### Requirement 1
In the thesis abstract, copy the stretch from "The field of" through "the near future.", substituting "autonomous weapons" for "autonomous weaponry" each time it appears.
### Requirement 2
According to the thesis abstract, what framework is the core self-correction of the ping pong ball launcher built on?

### Text block

════

Self-Correcting Ping Pong Ball Launcher; The Impact of Deepfakes on Misinformation and Society

Author:
Chang, Angus, School of Engineering and Applied Science, University of Virginia
Advisors:
Baritaud, Catherine, EN-Engineering and Society, University of Virginia
Powell, Harry, EN-Elec & Comp Engr Dept, University of Virginia
Abstract:

The field of artificial intelligence (AI) and machine learning (ML) is rapidly advancing, causing a growing fear of its potential applications. On the technological side, the report explores self-correction methods for a ping-pong launching robot. This development can be extended to autonomous weaponry, and it was important to see how far this kind of technology can go in order to understand its subsequent effects on society. The purpose of the STS research paper was to further define the effects of malicious AI usage. This research looked at deepfake videos, which are also a product of AI, and how they cause misinformation to propagate. Both autonomous weaponry and deepfake videos are made possible by the development of AI technology, and they both raise concerning questions about ethical usage (if any). The alarming factor is how accessible they can become in the near future.
By taking on the development of a self-targeting and self-correcting ping pong ball launcher, the technical research shows that this technology can be relatively easily put together even by undergraduate college students, albeit at a rudimentary level. Even the core self-correction of the system uses a framework called the Kalman Filter, which is freely available to study online. This adds to the credibility of claims that AI technology is becoming too accessible.
The technical team designed everything from start to finish, including the launching mechanisms and communication between software feedback systems and the accompanying microcontroller. The resulting system is able to target a specific area and successfully land a shot. On the small chance that it misses, then the self-correction system kicks in and makes adjustments to the initial aiming trajectory in order to get a successful shot the next time. Although there were limitations to the system which came from construction constraints, the main AI component was still fleshed out enough to be labeled as self-correcting.
Using a different example to examine more societal impacts, the STS research paper looks at how deepfake videos cause misinformation to spread and why that greatly affects the world in a negative way. The paper draws on real-world examples of deepfake videos being used maliciously, including newspaper reports and firsthand testimony. Another heavily-used source type was journal-backed research into the effects of misinformation. This includes studies on politically-motivated misinformation and how deepfakes specifically can enhance the dangers of misinformation and reduce trust in media institutions.
Finally, the STS research paper combines these pieces of evidence and lays out exactly how deepfakes will affect different levels of society, from corporations to politicians to even regular individuals. If allowed to develop unchecked and become more accessible, deepfake technology will negatively impact everyone. It is not some isolated threat that is limited to certain groups; the research has made clear that deepfake videos are advancing faster than the measures that can be used to detect or prevent them.
Although it may not seem like an urgent threat, the rapid development of AI technology means it will soon be capable of disruptive activities, if not already. The STS research paper has shown the potential impacts of one type of AI. The technical research has shown that this kind of technology is easily accessible and easily developed by anyone with some engineering experience. When combining the level of accessibility and capabilities of AI, it shows a need for preventative measures to catch up.

Degree:
BS (Bachelor of Science)
Keywords:
Deepfake, Misinformation, Self-correction, Artificial Intelligence, Social Construction of Technology
Notes:

School of Engineering and Applied Science
Bachelor of Science in Computer Engineering
Technical Advisor: Harry Powell
STS Advisor: Catherine Baritaud
Technical Team Members: Kai Barzdukas, Angus Chang, David Chen, Jacob Coughlin

Language:
English
Rights:
All rights reserved (no additional license for public reuse)
Issued Date:
2022/12/13

════

### Material supplied
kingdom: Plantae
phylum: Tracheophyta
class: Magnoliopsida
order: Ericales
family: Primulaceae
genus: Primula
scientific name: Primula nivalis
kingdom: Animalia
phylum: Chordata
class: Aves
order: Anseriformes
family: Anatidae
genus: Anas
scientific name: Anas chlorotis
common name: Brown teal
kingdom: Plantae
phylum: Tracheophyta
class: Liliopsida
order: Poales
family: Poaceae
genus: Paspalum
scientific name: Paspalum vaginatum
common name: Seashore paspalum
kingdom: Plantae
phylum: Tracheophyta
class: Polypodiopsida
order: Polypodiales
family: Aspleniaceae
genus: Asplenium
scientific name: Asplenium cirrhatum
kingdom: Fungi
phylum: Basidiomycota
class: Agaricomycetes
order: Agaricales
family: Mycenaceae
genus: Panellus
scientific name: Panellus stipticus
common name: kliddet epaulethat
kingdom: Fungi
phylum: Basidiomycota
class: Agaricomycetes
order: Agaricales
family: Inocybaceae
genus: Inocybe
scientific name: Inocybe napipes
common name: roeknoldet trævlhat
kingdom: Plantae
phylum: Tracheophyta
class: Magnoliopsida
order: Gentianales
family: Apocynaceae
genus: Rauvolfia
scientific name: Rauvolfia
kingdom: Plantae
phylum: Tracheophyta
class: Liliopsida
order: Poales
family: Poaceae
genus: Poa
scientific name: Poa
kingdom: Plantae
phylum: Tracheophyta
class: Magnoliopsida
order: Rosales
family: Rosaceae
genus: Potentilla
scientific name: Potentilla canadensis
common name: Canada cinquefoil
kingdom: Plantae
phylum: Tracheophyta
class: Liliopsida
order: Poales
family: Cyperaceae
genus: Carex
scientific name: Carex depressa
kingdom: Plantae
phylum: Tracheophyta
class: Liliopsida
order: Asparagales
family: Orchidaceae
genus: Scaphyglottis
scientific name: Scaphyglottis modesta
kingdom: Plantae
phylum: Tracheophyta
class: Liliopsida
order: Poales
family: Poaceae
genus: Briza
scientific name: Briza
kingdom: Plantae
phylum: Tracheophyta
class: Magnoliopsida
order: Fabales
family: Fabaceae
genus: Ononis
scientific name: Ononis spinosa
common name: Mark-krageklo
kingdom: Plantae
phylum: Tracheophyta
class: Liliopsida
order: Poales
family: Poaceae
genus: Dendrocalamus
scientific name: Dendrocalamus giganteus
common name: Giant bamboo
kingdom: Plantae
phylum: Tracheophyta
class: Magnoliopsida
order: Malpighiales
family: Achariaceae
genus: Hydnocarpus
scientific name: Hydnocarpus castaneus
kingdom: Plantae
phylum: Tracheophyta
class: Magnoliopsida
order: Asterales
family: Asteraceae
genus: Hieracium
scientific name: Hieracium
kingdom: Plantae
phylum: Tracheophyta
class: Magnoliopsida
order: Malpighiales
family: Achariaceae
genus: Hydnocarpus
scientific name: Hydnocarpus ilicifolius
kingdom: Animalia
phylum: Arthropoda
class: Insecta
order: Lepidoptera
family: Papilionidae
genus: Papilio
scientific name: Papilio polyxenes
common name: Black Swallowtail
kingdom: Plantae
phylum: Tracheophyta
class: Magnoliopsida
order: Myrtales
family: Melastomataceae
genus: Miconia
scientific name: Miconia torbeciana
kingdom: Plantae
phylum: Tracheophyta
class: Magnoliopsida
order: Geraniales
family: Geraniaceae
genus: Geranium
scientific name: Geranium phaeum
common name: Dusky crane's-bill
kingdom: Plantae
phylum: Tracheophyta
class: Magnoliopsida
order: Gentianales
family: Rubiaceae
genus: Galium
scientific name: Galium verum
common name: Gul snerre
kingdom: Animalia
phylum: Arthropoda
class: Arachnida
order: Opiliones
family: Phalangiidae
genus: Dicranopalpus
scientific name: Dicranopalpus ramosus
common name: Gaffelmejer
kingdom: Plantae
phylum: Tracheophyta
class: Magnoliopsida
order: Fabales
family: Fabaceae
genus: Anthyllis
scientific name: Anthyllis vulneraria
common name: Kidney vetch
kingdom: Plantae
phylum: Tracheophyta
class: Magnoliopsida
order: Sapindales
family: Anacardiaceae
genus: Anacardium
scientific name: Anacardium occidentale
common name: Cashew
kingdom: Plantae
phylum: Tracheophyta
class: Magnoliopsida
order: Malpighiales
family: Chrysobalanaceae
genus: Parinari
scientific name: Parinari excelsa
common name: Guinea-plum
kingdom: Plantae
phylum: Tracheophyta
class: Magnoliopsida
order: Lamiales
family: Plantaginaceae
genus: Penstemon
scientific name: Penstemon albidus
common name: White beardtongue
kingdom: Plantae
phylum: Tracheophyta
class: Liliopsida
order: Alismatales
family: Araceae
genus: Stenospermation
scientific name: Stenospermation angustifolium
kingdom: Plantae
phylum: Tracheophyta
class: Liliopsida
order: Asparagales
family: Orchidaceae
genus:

════

### Exercise answer 1
The field of artificial intelligence (AI) and machine learning (ML) is rapidly advancing, causing a growing fear of its potential applications. On the technological side, the report explores self-correction methods for a ping-pong launching robot. This development can be extended to autonomous weapons, and it was important to see how far this kind of technology can go in order to understand its subsequent effects on society. The purpose of the STS research paper was to further define the effects of malicious AI usage. This research looked at deepfake videos, which are also a product of AI, and how they cause misinformation to propagate. Both autonomous weapons and deepfake videos are made possible by the development of AI technology, and they both raise concerning questions about ethical usage (if any). The alarming factor is how accessible they can become in the near future.

### Exercise answer 2
The Kalman Filter.